Von Vitte nach Schaprode auf Rügen ist es wirklich nur ein Muschelwurf. Schwimmen will keiner der Passagiere, also erledigt die „Frederic Chopin“ die Sache. Wer Rügen noch gar nicht kennt, für den ist die Busfahrt zu den Kreidefelsen ein Augenöffner. Ganz schön groß die Insel.
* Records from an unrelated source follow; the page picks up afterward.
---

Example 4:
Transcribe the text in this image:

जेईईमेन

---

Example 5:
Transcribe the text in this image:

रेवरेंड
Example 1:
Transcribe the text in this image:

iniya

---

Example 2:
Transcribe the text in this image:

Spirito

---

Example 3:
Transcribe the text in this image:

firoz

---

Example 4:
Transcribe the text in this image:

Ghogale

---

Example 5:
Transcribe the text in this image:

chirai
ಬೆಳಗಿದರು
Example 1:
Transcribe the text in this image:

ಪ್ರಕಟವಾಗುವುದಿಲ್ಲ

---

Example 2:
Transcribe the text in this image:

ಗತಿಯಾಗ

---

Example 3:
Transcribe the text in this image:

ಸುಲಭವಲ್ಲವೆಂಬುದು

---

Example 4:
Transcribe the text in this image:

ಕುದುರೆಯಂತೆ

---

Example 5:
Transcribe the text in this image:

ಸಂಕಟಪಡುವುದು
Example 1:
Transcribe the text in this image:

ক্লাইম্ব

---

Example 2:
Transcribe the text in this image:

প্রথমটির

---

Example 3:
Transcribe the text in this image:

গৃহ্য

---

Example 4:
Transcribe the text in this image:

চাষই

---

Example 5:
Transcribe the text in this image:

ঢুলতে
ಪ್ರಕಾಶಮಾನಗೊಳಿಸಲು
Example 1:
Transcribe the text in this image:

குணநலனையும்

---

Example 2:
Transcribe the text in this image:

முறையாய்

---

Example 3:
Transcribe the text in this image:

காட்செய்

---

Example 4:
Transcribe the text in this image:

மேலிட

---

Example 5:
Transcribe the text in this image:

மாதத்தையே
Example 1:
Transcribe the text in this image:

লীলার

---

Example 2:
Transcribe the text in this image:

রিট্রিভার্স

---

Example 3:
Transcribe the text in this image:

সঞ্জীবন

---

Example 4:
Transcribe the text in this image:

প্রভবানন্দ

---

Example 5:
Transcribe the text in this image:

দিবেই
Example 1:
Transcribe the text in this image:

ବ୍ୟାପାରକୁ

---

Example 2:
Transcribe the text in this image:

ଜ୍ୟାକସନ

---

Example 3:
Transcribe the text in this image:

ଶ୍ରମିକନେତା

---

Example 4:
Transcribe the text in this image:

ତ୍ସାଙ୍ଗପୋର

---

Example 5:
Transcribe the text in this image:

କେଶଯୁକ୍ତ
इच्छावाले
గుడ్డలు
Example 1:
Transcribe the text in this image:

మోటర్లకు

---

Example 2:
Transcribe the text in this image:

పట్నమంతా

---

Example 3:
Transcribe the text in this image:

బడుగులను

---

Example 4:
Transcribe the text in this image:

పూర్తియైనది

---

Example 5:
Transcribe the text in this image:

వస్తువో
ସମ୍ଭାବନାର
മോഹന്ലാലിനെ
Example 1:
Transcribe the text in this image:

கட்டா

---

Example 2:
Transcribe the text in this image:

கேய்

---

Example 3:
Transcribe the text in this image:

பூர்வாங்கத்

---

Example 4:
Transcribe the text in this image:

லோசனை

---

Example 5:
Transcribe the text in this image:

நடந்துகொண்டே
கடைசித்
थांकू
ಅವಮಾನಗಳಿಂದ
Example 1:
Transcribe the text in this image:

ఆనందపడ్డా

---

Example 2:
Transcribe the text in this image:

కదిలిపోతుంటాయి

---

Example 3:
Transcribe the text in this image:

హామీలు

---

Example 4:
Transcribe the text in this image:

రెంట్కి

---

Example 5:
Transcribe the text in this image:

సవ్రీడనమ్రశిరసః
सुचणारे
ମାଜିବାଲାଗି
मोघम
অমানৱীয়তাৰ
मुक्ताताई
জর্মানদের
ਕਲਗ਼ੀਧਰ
Am Königstuhl wird gestaunt und auch gelernt, wie gefährlich die Steilküste sein kann.

Auf dem Weg zur Oder, wo die eigentliche Flussfahrt je erst beginnt, wird noch ein Abstecher nach Greifswald eingelegt, Heimatstadt von Caspar David Friedrich, der allen spätestens seit den Kreidefelsen ein Begriff ist. Greifswald hat sich wirklich gemacht, fast könnte man sich vorstellen, in diesem jung wirkenden Universitätsstädtchen zu leben.

Der Lotse ist bereits in Wolgast zugestiegen, über Nacht geht’s durchs Stettiner Haff in die Oder. Im Morgendunst sitzen Kormorane auf Leuchtfeuern, am Ufer ducken sich alte Kapitänshäuser. Der Fluss ist hier noch enorm breit, unterteilt in mehrere Arme. Stettin kündigt sich durch Kräne und Industrie an. Der Höhenflug der polnischen Wirtschaft ist hier zumindest nicht augenfällig. Auch nicht in Stettin. Eine Stadt mit problembeladener Vergangenheit. Sehenswert, doch sehr schwierig für Touristen, die nur auf der Durchreise sind.

Danach, der pure Genuss. Bei Hohensaaten geht es ab gen Westen zum Schiffshebewerk Niederfinow, wo alle an Bord begeistert sind über die Fahrstuhlfahrt mit „Freddy“. Dann Berlin! Wird bei Nacht passiert. Erst Potsdam glänzt wieder im Morgenlicht. Berlin zum Trost: Auswärtige Gäste hängen gern ein paar Tage in der Hauptstadt dran.